5. Gastrointestinal problems
Healthy metabolism and digestion (surprise!) require plenty of amino acids. When this is not the case, our gut throws a fit by producing fewer enzymes and reducing the contractions necessary for digestion and excretion.
6. Irregular menstrual cycles
Dr. Joshua Axe explains, “Low-protein, high-sugar/high-carb diets can contribute to insulin resistance, fatigue, inflammation and weight gain that disrupts the delicate balance of female hormones (including that of estrogen, progesterone, and DHEA) needed to sustain a regular cycle.”
7. Rough workouts
We all know that adequate fuel is necessary to gain muscle mass – but it’s also necessary for muscle function. Furthermore, even if you do work out on the regular, your results will be adversely affected. This is usually because of one or two reasons: (1) you don’t have the energy needed to go “all out,” or (2) your muscles can not properly recover because of protein deficiencies.
8. Sleep irregularities
Many things can cause bad sleep, but it’s easy to overlook a lack of protein. The effects of low protein levels on sleep are systematic and usually follow one of two courses of action. First, carbs take the place of protein, and carbs reduce the amount of insulin necessary to balance blood sugar levels. Or, your protein deficiency is raising the cortisol (“stress hormone”) levels in your system. Neither situation is conducive to a good night’s rest.
9. Weight gain
Many excellent sources (e.g. fish and eggs) have a higher fat and calorie count than other carb- and fat-based foods. The difference is that protein promotes feelings of fullness (“satiety”) better than most foods consisting primarily of fat or carbs.
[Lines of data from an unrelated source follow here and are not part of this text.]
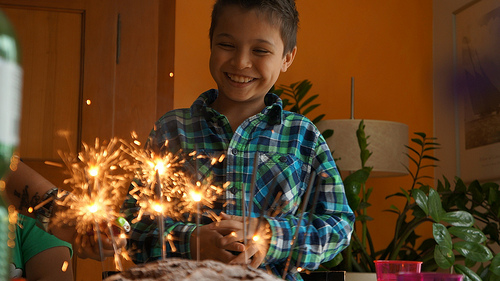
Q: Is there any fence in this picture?
A: No, there are no fences.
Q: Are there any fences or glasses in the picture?
A: No, there are no fences or glasses.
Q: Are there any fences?
A: No, there are no fences.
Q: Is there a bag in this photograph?
A: No, there are no bags.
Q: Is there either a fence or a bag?
A: No, there are no bags or fences.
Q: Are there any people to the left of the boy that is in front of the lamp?
A: Yes, there is a person to the left of the boy.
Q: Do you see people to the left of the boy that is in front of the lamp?
A: Yes, there is a person to the left of the boy.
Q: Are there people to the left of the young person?
A: Yes, there is a person to the left of the boy.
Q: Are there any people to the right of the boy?
A: No, the person is to the left of the boy.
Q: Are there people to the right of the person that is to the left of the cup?
A: No, the person is to the left of the boy.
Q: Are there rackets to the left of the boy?
A: No, there is a person to the left of the boy.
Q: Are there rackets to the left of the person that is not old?
A: No, there is a person to the left of the boy.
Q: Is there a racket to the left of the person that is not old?
A: No, there is a person to the left of the boy.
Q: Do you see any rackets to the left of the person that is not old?
A: No, there is a person to the left of the boy.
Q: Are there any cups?
A: Yes, there is a cup.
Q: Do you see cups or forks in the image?
A: Yes, there is a cup.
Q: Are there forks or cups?
A: Yes, there is a cup.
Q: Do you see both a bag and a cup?
A: No, there is a cup but no bags.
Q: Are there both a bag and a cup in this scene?
A: No, there is a cup but no bags.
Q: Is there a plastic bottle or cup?
A: Yes, there is a plastic cup.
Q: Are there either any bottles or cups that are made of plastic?
A: Yes, the cup is made of plastic.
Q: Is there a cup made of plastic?
A: Yes, there is a cup that is made of plastic.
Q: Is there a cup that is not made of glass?
A: Yes, there is a cup that is made of plastic.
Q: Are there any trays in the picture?
A: No, there are no trays.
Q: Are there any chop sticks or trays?
A: No, there are no trays or chop sticks.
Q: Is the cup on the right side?
A: Yes, the cup is on the right of the image.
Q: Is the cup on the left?
A: No, the cup is on the right of the image.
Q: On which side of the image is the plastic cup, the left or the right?
A: The cup is on the right of the image.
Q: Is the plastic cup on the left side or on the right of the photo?
A: The cup is on the right of the image.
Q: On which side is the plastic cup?
A: The cup is on the right of the image.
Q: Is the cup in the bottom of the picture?
A: Yes, the cup is in the bottom of the image.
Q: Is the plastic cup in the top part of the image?
A: No, the cup is in the bottom of the image.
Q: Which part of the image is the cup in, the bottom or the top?
A: The cup is in the bottom of the image.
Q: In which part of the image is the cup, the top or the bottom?
A: The cup is in the bottom of the image.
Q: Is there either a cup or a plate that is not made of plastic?
A: No, there is a cup but it is made of plastic.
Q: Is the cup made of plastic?
A: Yes, the cup is made of plastic.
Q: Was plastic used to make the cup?
A: Yes, the cup is made of plastic.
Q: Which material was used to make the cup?
A: The cup is made of plastic.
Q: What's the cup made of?
A: The cup is made of plastic.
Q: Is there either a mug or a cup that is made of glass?
A: No, there is a cup but it is made of plastic.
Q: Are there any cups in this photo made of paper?
A: No, there is a cup but it is made of plastic.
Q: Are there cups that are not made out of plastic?
A: No, there is a cup but it is made of plastic.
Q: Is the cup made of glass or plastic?
A: The cup is made of plastic.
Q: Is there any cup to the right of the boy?
A: Yes, there is a cup to the right of the boy.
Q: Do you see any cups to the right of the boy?
A: Yes, there is a cup to the right of the boy.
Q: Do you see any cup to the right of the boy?
A: Yes, there is a cup to the right of the boy.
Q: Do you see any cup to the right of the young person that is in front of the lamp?
A: Yes, there is a cup to the right of the boy.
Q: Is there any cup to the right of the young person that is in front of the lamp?
A: Yes, there is a cup to the right of the boy.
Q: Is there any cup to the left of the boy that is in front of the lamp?
A: No, the cup is to the right of the boy.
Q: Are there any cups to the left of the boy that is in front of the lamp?
A: No, the cup is to the right of the boy.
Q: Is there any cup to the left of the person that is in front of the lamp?
A: No, the cup is to the right of the boy.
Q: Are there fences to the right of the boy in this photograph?
A: No, there is a cup to the right of the boy.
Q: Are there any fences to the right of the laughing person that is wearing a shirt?
A: No, there is a cup to the right of the boy.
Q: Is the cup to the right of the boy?
A: Yes, the cup is to the right of the boy.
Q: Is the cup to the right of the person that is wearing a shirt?
A: Yes, the cup is to the right of the boy.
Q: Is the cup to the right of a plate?
A: No, the cup is to the right of the boy.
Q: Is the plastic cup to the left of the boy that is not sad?
A: No, the cup is to the right of the boy.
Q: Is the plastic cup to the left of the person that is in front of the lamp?
A: No, the cup is to the right of the boy.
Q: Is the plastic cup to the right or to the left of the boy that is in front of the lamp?
A: The cup is to the right of the boy.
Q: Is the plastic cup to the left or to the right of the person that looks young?
A: The cup is to the right of the boy.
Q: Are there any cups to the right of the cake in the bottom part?
A: Yes, there is a cup to the right of the cake.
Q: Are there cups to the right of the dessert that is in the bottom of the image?
A: Yes, there is a cup to the right of the cake.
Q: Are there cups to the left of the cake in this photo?
A: No, the cup is to the right of the cake.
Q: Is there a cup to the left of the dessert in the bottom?
A: No, the cup is to the right of the cake.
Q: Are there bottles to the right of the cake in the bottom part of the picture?
A: No, there is a cup to the right of the cake.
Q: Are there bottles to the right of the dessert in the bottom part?
A: No, there is a cup to the right of the cake.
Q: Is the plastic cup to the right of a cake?
A: Yes, the cup is to the right of a cake.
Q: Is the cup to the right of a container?
A: No, the cup is to the right of a cake.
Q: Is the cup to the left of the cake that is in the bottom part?
A: No, the cup is to the right of the cake.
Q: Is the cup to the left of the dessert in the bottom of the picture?
A: No, the cup is to the right of the cake.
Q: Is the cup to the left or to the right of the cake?
A: The cup is to the right of the cake.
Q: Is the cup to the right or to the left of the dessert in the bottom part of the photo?
A: The cup is to the right of the cake.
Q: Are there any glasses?
A: No, there are no glasses.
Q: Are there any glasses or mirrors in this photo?
A: No, there are no glasses or mirrors.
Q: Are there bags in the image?
A: No, there are no bags.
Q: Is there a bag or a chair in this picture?
A: No, there are no bags or chairs.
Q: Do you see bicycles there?
A: No, there are no bicycles.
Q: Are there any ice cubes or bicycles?
A: No, there are no bicycles or ice cubes.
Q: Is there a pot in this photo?
A: No, there are no pots.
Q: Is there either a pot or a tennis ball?
A: No, there are no pots or tennis balls.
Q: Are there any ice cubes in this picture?
A: No, there are no ice cubes.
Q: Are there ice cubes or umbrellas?
A: No, there are no ice cubes or umbrellas.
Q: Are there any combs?
A: No, there are no combs.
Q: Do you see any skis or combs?
A: No, there are no combs or skis.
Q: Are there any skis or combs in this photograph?
A: No, there are no combs or skis.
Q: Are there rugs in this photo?
A: No, there are no rugs.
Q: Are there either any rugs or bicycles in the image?
A: No, there are no rugs or bicycles.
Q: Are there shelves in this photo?
A: No, there are no shelves.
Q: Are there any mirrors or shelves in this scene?
A: No, there are no shelves or mirrors.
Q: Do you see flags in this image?
A: No, there are no flags.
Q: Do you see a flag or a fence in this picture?
A: No, there are no flags or fences.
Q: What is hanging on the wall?
A: The artwork is hanging on the wall.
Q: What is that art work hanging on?
A: The art work is hanging on the wall.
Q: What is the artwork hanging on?
A: The art work is hanging on the wall.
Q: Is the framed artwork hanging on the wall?
A: Yes, the art work is hanging on the wall.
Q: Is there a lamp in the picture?
A: Yes, there is a lamp.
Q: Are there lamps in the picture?
A: Yes, there is a lamp.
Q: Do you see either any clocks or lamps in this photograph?
A: Yes, there is a lamp.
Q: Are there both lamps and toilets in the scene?
A: No, there is a lamp but no toilets.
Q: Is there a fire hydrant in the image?
A: No, there are no fire hydrants.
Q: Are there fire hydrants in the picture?
A: No, there are no fire hydrants.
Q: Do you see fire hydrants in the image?
A: No, there are no fire hydrants.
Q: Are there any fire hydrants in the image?
A: No, there are no fire hydrants.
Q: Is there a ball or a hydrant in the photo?
A: No, there are no fire hydrants or balls.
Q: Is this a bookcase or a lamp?
A: This is a lamp.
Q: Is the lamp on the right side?
A: Yes, the lamp is on the right of the image.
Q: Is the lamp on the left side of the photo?
A: No, the lamp is on the right of the image.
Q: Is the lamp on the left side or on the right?
A: The lamp is on the right of the image.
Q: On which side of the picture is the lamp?
A: The lamp is on the right of the image.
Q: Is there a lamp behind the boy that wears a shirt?
A: Yes, there is a lamp behind the boy.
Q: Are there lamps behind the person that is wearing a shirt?
A: Yes, there is a lamp behind the boy.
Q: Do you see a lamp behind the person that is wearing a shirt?
A: Yes, there is a lamp behind the boy.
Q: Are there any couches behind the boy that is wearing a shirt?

Further, it stabilizes blood sugar levels much better than carbs or fats do. This makes it less likely that you’ll snack or have a sugar craving during the day. The result of adequate protein levels is, oftentimes, a healthier weight.
Final Thoughts: Know the Good Protein Sources
While we’ve mentioned meat, eggs, fish, and dairy as good protein sources, there are also plenty of good vegan and vegetarian options. Besides being a terrific source, some vegan and vegetarian foods are rich in fiber and other nutrients.
Almonds, flax, chia, hemp, adzuki beans, lentils, unprocessed oats, amaranth, farro, oats, and quinoa are all good sources. Regarding vegetable, broccoli, brussels sprouts, kale, mushrooms, and spinach are great choices.
The best meat types are grass-fed beef, wild-caught salmon, and organic chicken and turkey. Supplementing your diet with protein powder is a fine idea, assuming you also get plenty from food sources.